When Jill moved back to the family farm, Herman enlisted neighbors Harold and Ross Wilken of Janie’s Farm Organics to transition the century-old farm to certified organic production. Now that the farm is no longer doused in chemicals, Herman is proud that Leopold’s land ethic has taken root.
“No one, not even I, would have thought I’d end up sorting tomatoes, picking strawberries, and doing other farm-related work for the last 27 years and even now in my mid-80s. But I find the work satisfying, and do whatever needs to be done. Perhaps I have, as the scientist Barbara McClintock said, “a feeling for the organism.” The tomatoes communicate with me and tell me their stage of ripeness and reveal any imperfections — even tiny ones others don’t see. And so I wear the title “chief tomato sorter” with pride!”
Marlene Castiglia was born on the south side of Chicago to a family of immigrants from Calabria in southern Italy. They had a hard life, “with just a smidgen of land for chickens and a garden,” and this was not what Marlene intended for her future. She was a serious student, and the only one of her siblings to go to college. It was in a biology class at Blackburn College, where the teacher had the students sit in alphabetical order, that Brockman sat next to Castiglia, and the beginning of another clan began.
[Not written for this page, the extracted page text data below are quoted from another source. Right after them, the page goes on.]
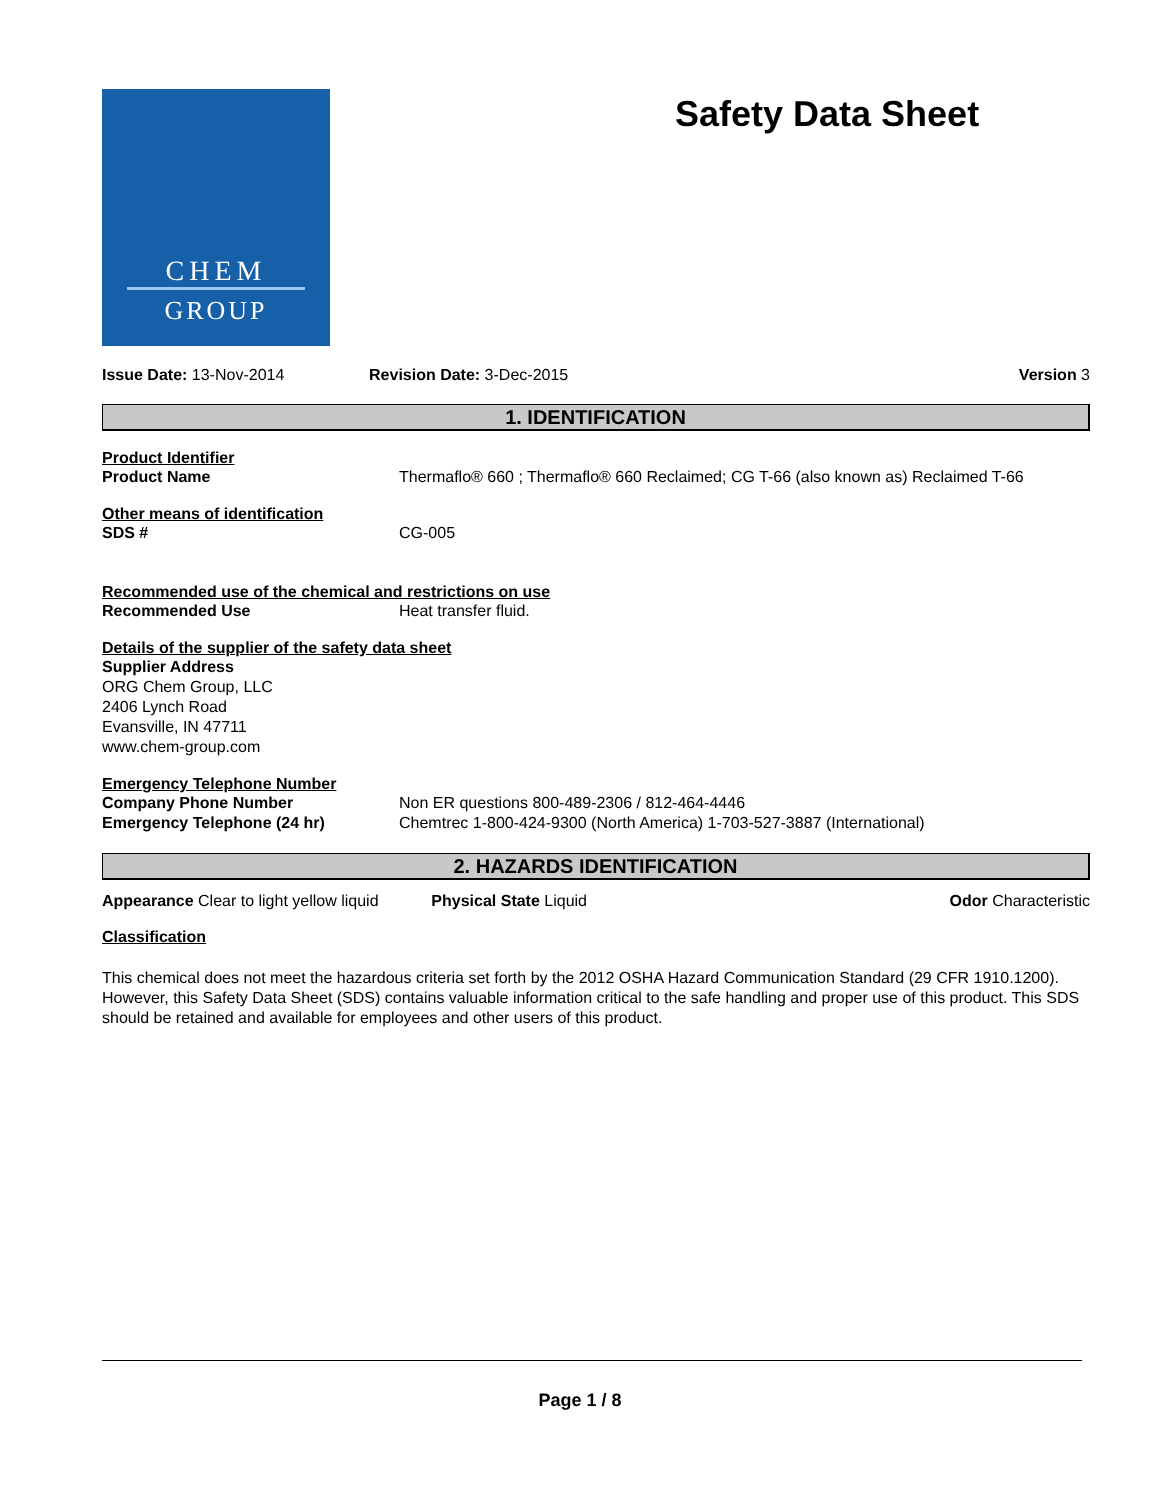CHEM
GROUP
Safety Data Sheet
Issue Date: 13-Nov-2014 Revision Date: 3-Dec-2015 Version 3
1. IDENTIFICATION
Product Identifier
Product Name Thermaflo® 660 ; Thermaflo® 660 Reclaimed; CG T-66 (also known as) Reclaimed T-66
Other means of identification
SDS # CG-005
Recommended use of the chemical and restrictions on use
Recommended Use Heat transfer fluid.
Details of the supplier of the safety data sheet
Supplier Address
ORG Chem Group, LLC
2406 Lynch Road
Evansville, IN 47711
www.chem-group.com
Emergency Telephone Number
Company Phone Number Non ER questions 800-489-2306 / 812-464-4446
Emergency Telephone (24 hr) Chemtrec 1-800-424-9300 (North America) 1-703-527-3887 (International)
2. HAZARDS IDENTIFICATION
Appearance Clear to light yellow liquid
Physical State Liquid Odor Characteristic
Classification
This chemical does not meet the hazardous criteria set forth by the 2012 OSHA Hazard Communication Standard (29 CFR 1910.1200). However, this Safety Data Sheet (SDS) contains valuable information critical to the safe handling and proper use of this product. This SDS should be retained and available for employees and other users of this product.
Page 1 / 8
Herman and Marlene were married in 1956, as Marlene was finishing her RN and BS in nursing at Wesley Memorial (now Northwestern Memorial Hospital) in Chicago, and Herman was finishing his masters degree at Northwestern University. Their first children, Fred and Terra, were born in Tallahassee, Florida where Herman went to do his PhD. Beth and Teresa were born in Oak Ridge, Tennessee, where Herman was doing his post-doctoral research. And Henry and Jill were born in Normal, Illinois, where the family moved for Herman’s job at Illinois State University. At this point Herman and Marlene detected a pattern, and stopped moving!